Oh, and if we don't try to fix the system now, we are ALL going to see paycuts, and I mean EVERYONE in healthcare. I am not trying to minimize anyones contributions, nor their profession, however, we have physicians in some specialties making obscene amounts of money. Nero indeed.

Anonymous said...

Come now you take call with MD backup...ALWAYS.

The small minority of PA's I have worked with take call. Again always with MD's.

But that is not the point.

"Oh" I see you didn't like it when someone else minimized your training...Pot meet kettle.

"Oh" and why you as king Obama you will take a "small" pay cut but not 30% as you forsee for overpaid specialists.

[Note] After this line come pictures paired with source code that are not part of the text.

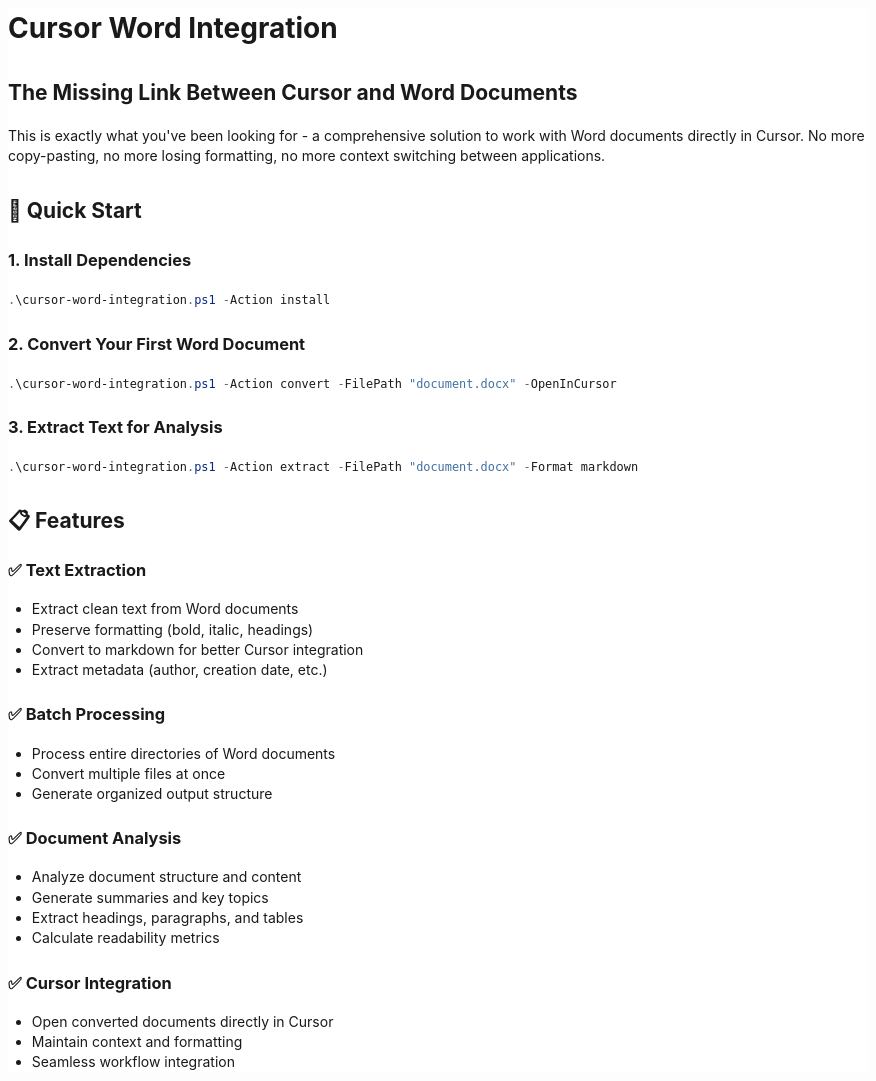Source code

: # Cursor Word Integration
## The Missing Link Between Cursor and Word Documents

This is exactly what you've been looking for - a comprehensive solution to work with Word documents directly in Cursor. No more copy-pasting, no more losing formatting, no more context switching between applications.

## 🚀 Quick Start

### 1. Install Dependencies
```powershell
.\cursor-word-integration.ps1 -Action install
```

### 2. Convert Your First Word Document
```powershell
.\cursor-word-integration.ps1 -Action convert -FilePath "document.docx" -OpenInCursor
```

### 3. Extract Text for Analysis
```powershell
.\cursor-word-integration.ps1 -Action extract -FilePath "document.docx" -Format markdown
```

## 📋 Features

### ✅ **Text Extraction**
- Extract clean text from Word documents
- Preserve formatting (bold, italic, headings)
- Convert to markdown for better Cursor integration
- Extract metadata (author, creation date, etc.)

### ✅ **Batch Processing**
- Process entire directories of Word documents
- Convert multiple files at once
- Generate organized output structure

### ✅ **Document Analysis**
- Analyze document structure and content
- Generate summaries and key topics
- Extract headings, paragraphs, and tables
- Calculate readability metrics

### ✅ **Cursor Integration**
- Open converted documents directly in Cursor
- Maintain context and formatting
- Seamless workflow integration
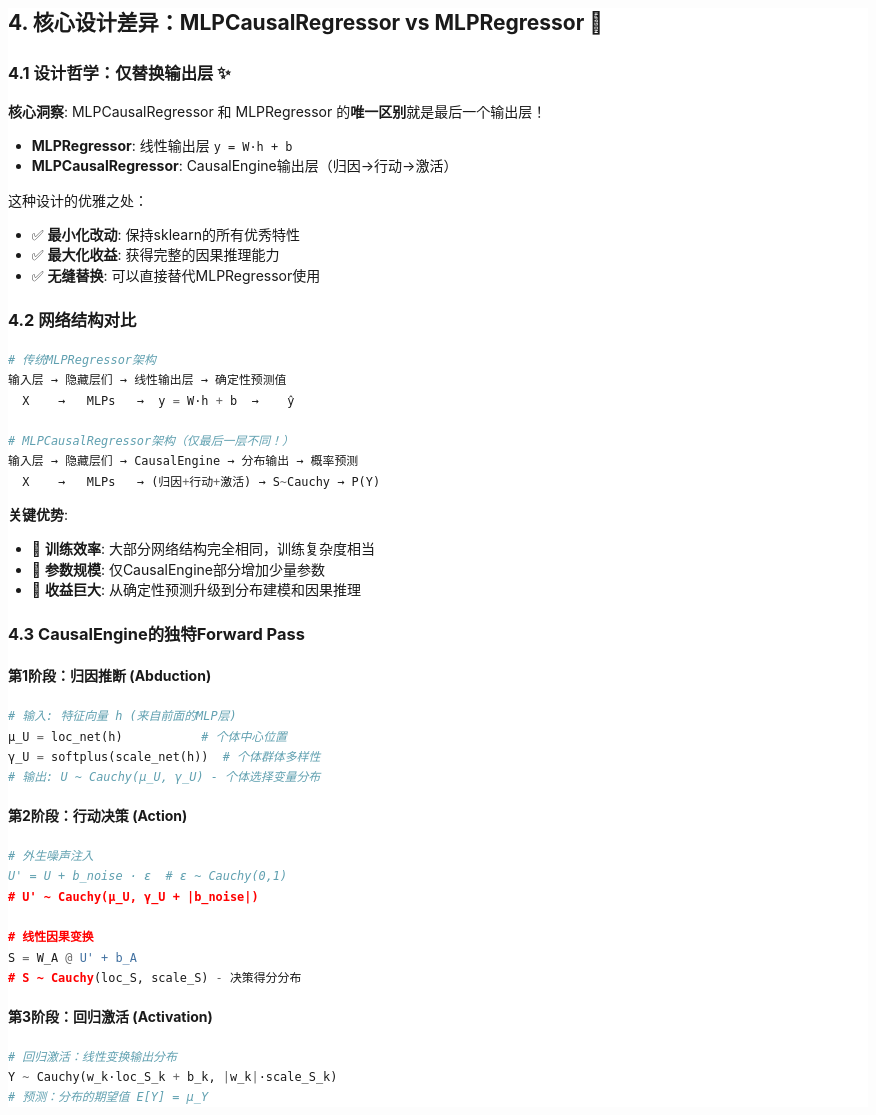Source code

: ## 4. 核心设计差异：MLPCausalRegressor vs MLPRegressor 🧮

### 4.1 设计哲学：仅替换输出层 ✨

**核心洞察**: MLPCausalRegressor 和 MLPRegressor 的**唯一区别**就是最后一个输出层！
- **MLPRegressor**: 线性输出层 `y = W·h + b`
- **MLPCausalRegressor**: CausalEngine输出层（归因→行动→激活）

这种设计的优雅之处：
- ✅ **最小化改动**: 保持sklearn的所有优秀特性
- ✅ **最大化收益**: 获得完整的因果推理能力
- ✅ **无缝替换**: 可以直接替代MLPRegressor使用

### 4.2 网络结构对比

```python
# 传统MLPRegressor架构
输入层 → 隐藏层们 → 线性输出层 → 确定性预测值
  X    →   MLPs   →  y = W·h + b  →    ŷ

# MLPCausalRegressor架构（仅最后一层不同！）  
输入层 → 隐藏层们 → CausalEngine → 分布输出 → 概率预测
  X    →   MLPs   → (归因+行动+激活) → S~Cauchy → P(Y)
```

**关键优势**: 
- 🚀 **训练效率**: 大部分网络结构完全相同，训练复杂度相当
- 🚀 **参数规模**: 仅CausalEngine部分增加少量参数
- 🚀 **收益巨大**: 从确定性预测升级到分布建模和因果推理

### 4.3 CausalEngine的独特Forward Pass

#### 第1阶段：归因推断 (Abduction)
```python
# 输入: 特征向量 h (来自前面的MLP层)
μ_U = loc_net(h)           # 个体中心位置
γ_U = softplus(scale_net(h))  # 个体群体多样性
# 输出: U ~ Cauchy(μ_U, γ_U) - 个体选择变量分布
```

#### 第2阶段：行动决策 (Action)
```python
# 外生噪声注入
U' = U + b_noise · ε  # ε ~ Cauchy(0,1)
# U' ~ Cauchy(μ_U, γ_U + |b_noise|)

# 线性因果变换
S = W_A @ U' + b_A
# S ~ Cauchy(loc_S, scale_S) - 决策得分分布
```

#### 第3阶段：回归激活 (Activation)
```python
# 回归激活：线性变换输出分布
Y ~ Cauchy(w_k·loc_S_k + b_k, |w_k|·scale_S_k)
# 预测：分布的期望值 E[Y] = μ_Y
```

Most of those "overpaid" specialists
spent 9-12 years post-undergrad slaving away 80-100 hour weeks (pre 2003). About 5-6 times in year's your training, more than that in hours. I don't begrudge them a salary that is not even anywhere close to american executive level. I know a PA with their two year degree can make close to a six figure salary (actually fairly easily over 6 figures in private subspecialty practice). Following your reasoning your field could take a pretty big pay cut. I don't subscribe to that view. Frankly when you look at the hours put into training and the number of hours actually working per month an "overpaid" neurosurgeon or vascular surgeon gets screwed relative to an ER doc. Yeah rads is an outlier, but the simple fact is that in general young radiologists have lost their clinical interest. Frankly most of them are assholes when you try to actually speak to them about a patient. Oveseas telerads for the masses (not nighthawks) is on the horizon. Once the malpractice issue is worked out, market issues will come into play. At that time, then rads will have their golden egg taken away, which to me is not a bad thing. Frankly I woould rather talk to a radiologist in Bombay or Kiev who actually is interested in my patient than some american asshole radiologist.
But we digress, the answer lies not in "cutting reimbursement" by 30% in what you view as "overpaid" specialties, rather in making hard decisions in rationing care as a society. For all your whining about how some doctors are overpaid, the simple fact is doctors account for barely 20% of all medicare expenses....period. You could cut us (and you by the way) to zero, and the same problems would still exist. A system that will go broke in the coming decade. I am sure you know that over 1/2 of all dollars are spent in the 6 months of life and a small minority actually use the vast majority of health care facilities. We have tough decisions to make as a society. Cutting those "overpaid" specialists will not do squat, any more than the AIG executives giving back their 165 million will have anything to do with 180 billion pumped into AIG. It might be a populist thing to do, but it will not change the equation. We as a society need to realize that we cannot provide everything to everybody all the time. Look at the big picture here.

physasst said...

I have, and I have a whole nother post about rationing of care, as that needs to be an important part of the discussion.